Instructions for the task
Extract every line from the entries below that contains the string "Prime", matching case exactly.

Exercise materials
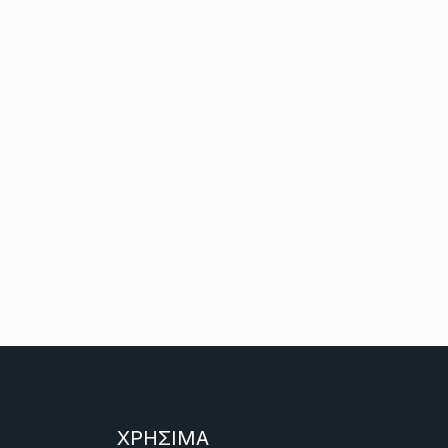
ΧΡΗΣΙΜΑ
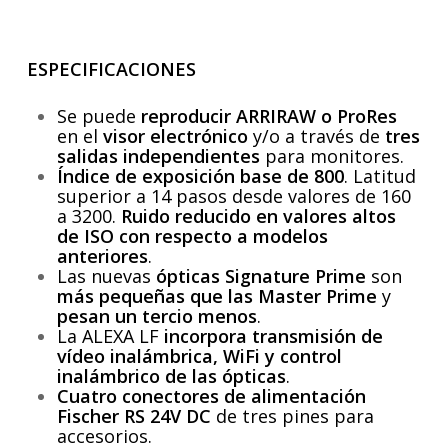
ESPECIFICACIONES
Se puede
reproducir ARRIRAW o ProRes
en el
visor electrónico
y/o a través de
tres
salidas independientes
para monitores.
Índice de exposición base de 800
. Latitud
superior a 14 pasos desde
valores de 160
a 3200.
Ruido reducido en valores altos
de ISO con respecto a modelos
anteriores
.
Las nuevas
ópticas Signature Prime
son
más pequeñas que las Master Prime
y
pesan un tercio menos
.
La ALEXA LF
incorpora transmisión de
vídeo inalámbrica, WiFi y control
inalámbrico de las ópticas
.
Cuatro conectores de alimentación
Fischer RS 24V DC
de
tres pines para
accesorios.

Your response
ópticas Signature Prime
más pequeñas que las Master Prime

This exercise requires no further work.